## Exercise requirements
Duplicate the lines of the listing below, starting at the line that contains "scientific name: Lygodium flexuosum" and ending at the line that contains "state / province: Azuay", including both of those lines.

========

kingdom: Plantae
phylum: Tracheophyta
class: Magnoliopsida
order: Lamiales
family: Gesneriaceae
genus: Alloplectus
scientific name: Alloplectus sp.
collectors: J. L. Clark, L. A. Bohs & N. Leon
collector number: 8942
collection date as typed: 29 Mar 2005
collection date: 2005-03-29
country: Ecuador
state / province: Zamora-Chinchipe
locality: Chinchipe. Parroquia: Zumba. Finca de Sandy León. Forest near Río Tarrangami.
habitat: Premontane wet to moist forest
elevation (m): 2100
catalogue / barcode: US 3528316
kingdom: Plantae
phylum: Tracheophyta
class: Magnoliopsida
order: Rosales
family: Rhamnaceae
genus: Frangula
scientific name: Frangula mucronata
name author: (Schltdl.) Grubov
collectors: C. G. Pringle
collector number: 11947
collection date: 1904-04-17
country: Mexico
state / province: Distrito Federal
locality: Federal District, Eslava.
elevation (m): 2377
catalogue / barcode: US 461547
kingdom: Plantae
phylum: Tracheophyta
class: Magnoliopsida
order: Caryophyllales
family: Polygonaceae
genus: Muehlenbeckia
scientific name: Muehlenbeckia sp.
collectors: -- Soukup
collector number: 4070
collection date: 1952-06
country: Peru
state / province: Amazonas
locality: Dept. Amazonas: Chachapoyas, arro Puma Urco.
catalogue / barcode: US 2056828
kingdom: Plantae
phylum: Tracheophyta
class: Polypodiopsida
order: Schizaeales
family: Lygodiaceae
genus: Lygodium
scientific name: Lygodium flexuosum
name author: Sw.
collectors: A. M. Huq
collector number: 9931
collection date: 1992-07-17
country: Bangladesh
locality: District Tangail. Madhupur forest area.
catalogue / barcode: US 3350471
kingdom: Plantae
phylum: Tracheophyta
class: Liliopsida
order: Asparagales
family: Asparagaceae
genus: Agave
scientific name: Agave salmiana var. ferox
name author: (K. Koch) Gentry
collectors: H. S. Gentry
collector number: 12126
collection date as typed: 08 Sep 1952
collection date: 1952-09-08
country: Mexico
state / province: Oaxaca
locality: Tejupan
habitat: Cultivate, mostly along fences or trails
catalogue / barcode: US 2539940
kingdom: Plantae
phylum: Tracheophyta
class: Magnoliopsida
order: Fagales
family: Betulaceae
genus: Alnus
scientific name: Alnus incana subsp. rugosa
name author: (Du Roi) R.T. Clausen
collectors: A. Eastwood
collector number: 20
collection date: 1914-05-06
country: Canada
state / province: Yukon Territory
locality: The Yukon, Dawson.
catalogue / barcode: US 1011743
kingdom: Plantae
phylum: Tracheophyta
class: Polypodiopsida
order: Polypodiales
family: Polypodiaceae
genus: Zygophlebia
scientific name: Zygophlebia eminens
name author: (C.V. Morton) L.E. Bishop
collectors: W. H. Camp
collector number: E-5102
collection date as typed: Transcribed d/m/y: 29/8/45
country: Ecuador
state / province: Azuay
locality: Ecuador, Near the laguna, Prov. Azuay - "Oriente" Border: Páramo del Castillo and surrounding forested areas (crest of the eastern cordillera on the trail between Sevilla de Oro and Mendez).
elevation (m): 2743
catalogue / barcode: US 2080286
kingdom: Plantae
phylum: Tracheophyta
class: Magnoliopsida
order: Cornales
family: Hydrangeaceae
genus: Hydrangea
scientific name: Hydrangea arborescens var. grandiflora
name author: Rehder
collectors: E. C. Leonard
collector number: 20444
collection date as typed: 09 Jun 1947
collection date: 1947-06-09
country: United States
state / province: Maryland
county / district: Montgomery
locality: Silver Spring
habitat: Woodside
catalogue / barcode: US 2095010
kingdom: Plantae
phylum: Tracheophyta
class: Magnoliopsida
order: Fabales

========

## Finished exercise
scientific name: Lygodium flexuosum
name author: Sw.
collectors: A. M. Huq
collector number: 9931
collection date: 1992-07-17
country: Bangladesh
locality: District Tangail. Madhupur forest area.
catalogue / barcode: US 3350471
kingdom: Plantae
phylum: Tracheophyta
class: Liliopsida
order: Asparagales
family: Asparagaceae
genus: Agave
scientific name: Agave salmiana var. ferox
name author: (K. Koch) Gentry
collectors: H. S. Gentry
collector number: 12126
collection date as typed: 08 Sep 1952
collection date: 1952-09-08
country: Mexico
state / province: Oaxaca
locality: Tejupan
habitat: Cultivate, mostly along fences or trails
catalogue / barcode: US 2539940
kingdom: Plantae
phylum: Tracheophyta
class: Magnoliopsida
order: Fagales
family: Betulaceae
genus: Alnus
scientific name: Alnus incana subsp. rugosa
name author: (Du Roi) R.T. Clausen
collectors: A. Eastwood
collector number: 20
collection date: 1914-05-06
country: Canada
state / province: Yukon Territory
locality: The Yukon, Dawson.
catalogue / barcode: US 1011743
kingdom: Plantae
phylum: Tracheophyta
class: Polypodiopsida
order: Polypodiales
family: Polypodiaceae
genus: Zygophlebia
scientific name: Zygophlebia eminens
name author: (C.V. Morton) L.E. Bishop
collectors: W. H. Camp
collector number: E-5102
collection date as typed: Transcribed d/m/y: 29/8/45
country: Ecuador
state / province: Azuay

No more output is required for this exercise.